Pour pouvoir donner lieu à une admission au statut de réfugié prévu par la Convention de Genève (sans préjuger de l’éligibilité à ce même statut sur le fondement de l’asile « constitutionnel »), les craintes de persécutions doivent reposer sur l’un des cinq motifs limitativement énumérés à l’article 1A2.
Ces motifs, dont la prise en compte est subordonnée à l’invocation d’une menace personnalisée et non seulement d’une situation générale, relèvent :
De la race : il convient d’entendre le terme race au sens le plus large d’appartenance à un groupe ethnique. Il y a lieu de ranger sous ce motif les craintes éprouvées du fait d’un mariage mixte entre deux personnes d’ethnies différentes.
De la religion : il s’agit notamment des craintes liées à l’appartenance à une communauté religieuse dans un pays ou dans un contexte déterminé.
De la nationalité : ce motif recouvre la notion de « nationalité juridique », mais également celle de groupe ethnique et linguistique, caractérisant ainsi l’existence d’une minorité nationale. Il a en particulier trouvé à s’appliquer dans le contexte de l’éclatement de l’ex-Yougoslavie et de la dislocation de l’ex-Union soviétique qui se sont accompagnées de l’apparition de nouveaux Etats englobant des populations minoritaires originaires d’autres Etats issus de ces recompositions.
De l’appartenance à un certain groupe social : celui-ci désigne un ensemble de personnes de mêmes origine, mode de vie ou statut social. Visant initialement les classes sociales dans les régimes communistes, cette notion de groupe social s’est depuis ouverte à d’autres catégories, qui revendiquent une façon d’être différente de celle prévalant dans leur société et qui encourent de ce fait des persécutions.
Dans ce contexte, le recours à ce motif ne vaut que dans un pays donné et à un moment donné (exemple des homosexuels dans certains pays).

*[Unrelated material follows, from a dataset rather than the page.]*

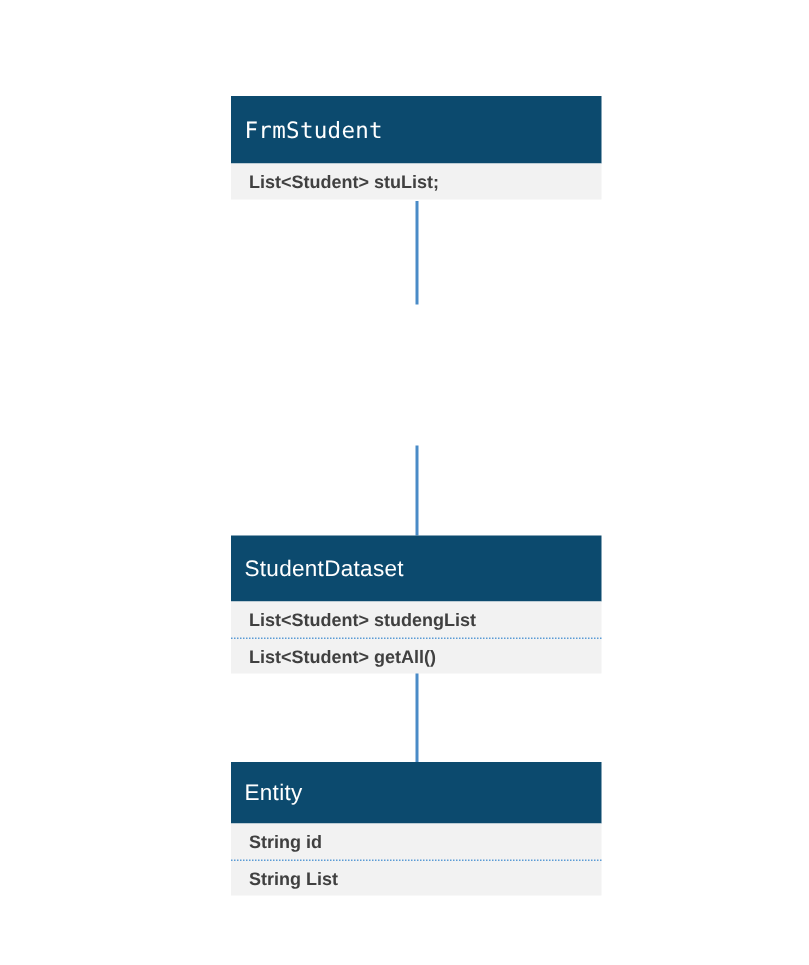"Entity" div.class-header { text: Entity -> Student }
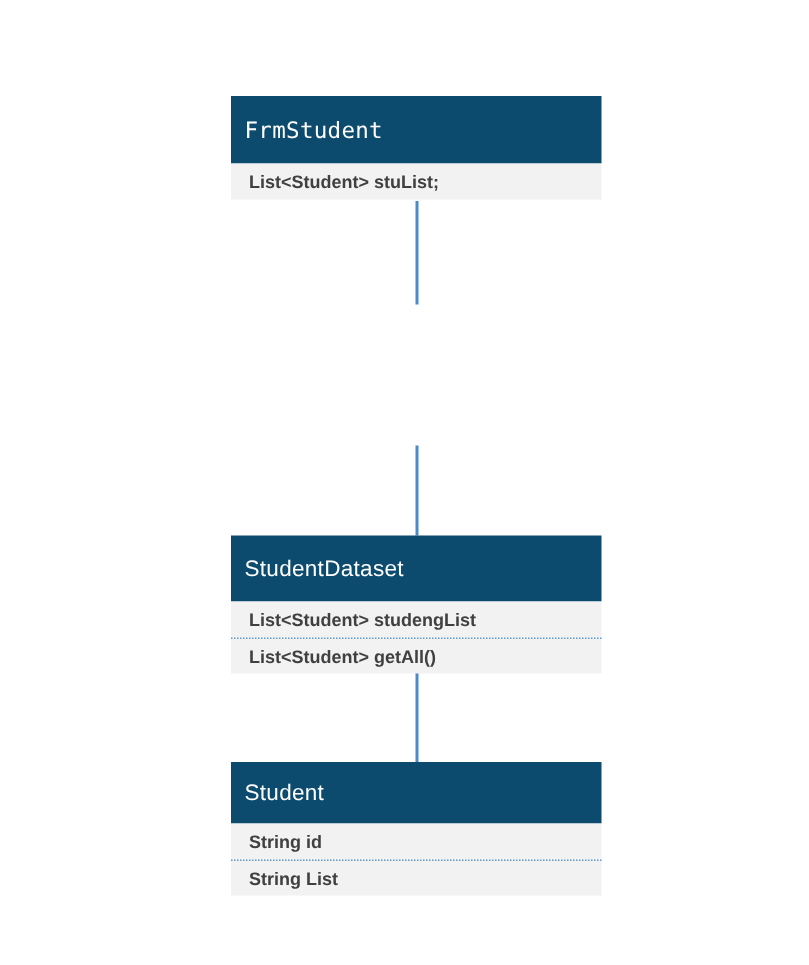"String id" div.member-row { text: String -> Entity }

A cet égard, les persécutions subies ou à craindre peuvent émaner de tiers, d’autorités traditionnelles ou religieuses (exemple de l’excision au Mali), dès lors qu’elles sont volontairement tolérées par les pouvoirs publics du pays considéré.
Il convient toutefois de souligner que la notion n’est pas extensible à l’infini, et que seul un ensemble circonscrit et suffisamment identifiable de personnes pourra être considéré comme un groupe social au sens de la Convention de Genève.
Des opinions politiques : elles recouvrent l’activité militante du demandeur au sein d’un parti politique d’opposition ou l’exercice du droit à sa liberté d’expression individuelle contre des positions du régime en place.
L’absence de mobile politique dans l’action de l’intéressé n’est toutefois pas exclusive de la reconnaissance du statut de réfugié si les autorités publiques ont regardé celle-ci comme la manifestation d’une opposition de cette nature.
Enfin, rattachée à la notion d’opinion politique, l’objection de conscience peut en soi constituer un motif valable si l’insoumission ou la désertion apparaît comme la seule façon d’échapper à l’enrôlement dans des forces armées dont les méthodes autorisent à penser que l’intéressé aurait inévitablement été conduit à commettre des actes relevant d’une clause d’exclusion.